High Times for John Wray in Lowboy

Brooklyn-based writer John Wray just released his third novel, Lowboy (Farrar, Straus & Giroux), chronicling the misadventures of a schizophrenic teen riding the subways of New York City in search of world salvation and sexual release. While that may sound like a typical Tuesday on the A-train to many New Yorkers, in Wray’s hands, the material is transformed into a larger exploration of the role of narrative and the creation of reality.

Wray’s career has its own elements of the schizophrenic. In 1997, he was fired from his job at a gallery, dumped by his girlfriend, and kicked out of his Chelsea sublet. He subsequently moved into a tent in a friend’s band’s basement rehearsal space in the Brooklyn neighborhood of DUMBO to write a draft of his first novel, The Right Hand of Sleep (Vintage). The book was well received critically and won the prestigious Whiting Award, thus handing Wray his ticket out of tent life.

“I moved to Park Slope, because that seemed like the polar opposite of the horrible basement in DUMBO where I’d lived before,” says Wray, who cuts a boyish figure at 37. “I decided I just wanted to move to the neighborhood that had the highest concentration of those three-wheeled jogging baby strollers.” Amid the strollers he began work on his second novel, Canaan’s Tongue, about a slave trader in mid-19th Century America. The book took Wray five years to write and, despite further critical acclaim, it was, in his words  “a total disaster sales-wise, not even a blip on the radar.”

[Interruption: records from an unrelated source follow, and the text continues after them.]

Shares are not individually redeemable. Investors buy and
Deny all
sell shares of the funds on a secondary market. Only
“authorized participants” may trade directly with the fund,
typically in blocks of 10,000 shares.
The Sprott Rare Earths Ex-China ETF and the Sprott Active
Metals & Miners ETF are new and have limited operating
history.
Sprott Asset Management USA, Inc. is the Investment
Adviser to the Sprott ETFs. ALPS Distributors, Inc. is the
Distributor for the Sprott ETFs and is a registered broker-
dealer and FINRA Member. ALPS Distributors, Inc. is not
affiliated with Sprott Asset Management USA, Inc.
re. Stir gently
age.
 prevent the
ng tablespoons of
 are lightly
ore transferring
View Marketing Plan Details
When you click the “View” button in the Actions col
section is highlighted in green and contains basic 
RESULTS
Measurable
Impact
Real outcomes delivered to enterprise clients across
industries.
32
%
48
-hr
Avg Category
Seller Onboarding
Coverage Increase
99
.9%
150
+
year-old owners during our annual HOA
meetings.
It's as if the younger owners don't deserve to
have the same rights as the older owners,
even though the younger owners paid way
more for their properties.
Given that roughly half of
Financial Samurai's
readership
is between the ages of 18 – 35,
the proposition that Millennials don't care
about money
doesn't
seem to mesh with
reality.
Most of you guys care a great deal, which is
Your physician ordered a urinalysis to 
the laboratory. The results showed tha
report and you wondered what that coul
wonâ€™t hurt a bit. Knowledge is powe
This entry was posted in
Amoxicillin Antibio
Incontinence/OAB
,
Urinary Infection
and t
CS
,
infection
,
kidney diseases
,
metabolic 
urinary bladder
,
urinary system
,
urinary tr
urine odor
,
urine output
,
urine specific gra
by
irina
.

With the publication of Lowboy, however, Wray seems poised to take his place among a crop of young New York writers who have made challenging and sometimes experimental work more palatable to the mainstream, like popular darlings Jonathan Lethem or Wray’s friend, Gary Shteyngart. In an act of poetic justice, Wray rented an office on the seventh floor of the same building in which he once lived in a tent, which has “a window and was a million times nicer,” although he says the bulk of the first draft of Lowboy was written before he had an office on the very subway that was to become its setting. Wray is giving a nod to the debt he owes the MTA by staging a reading of his newest work on the L-train later this month.

A flurry of media coverage, including shout-outs in popular venues such as New York Magazine, as well as the less esoteric subject matter (contemporary New York v. his last novel’s 1860’s Mississippi River) has raised hopes that Lowboy will allow Wray to bridge the divide between commercial and critical success. “I sort of thought I might be able to have my cake and eat it too with this book,” he told me. “I wouldn’t have to compromise my ideas about structure or style, but at the same time, it would by its very nature be the type of book that was more accessible to a greater number of people and maybe not a just a book for literature snobs. Even though I’m a literature snob myself.”

Wray will be giving a reading on the L-train on Thursday, March 12. To participate, meet at the 14th St and 8th Ave platform and board the last Brooklyn-bound car.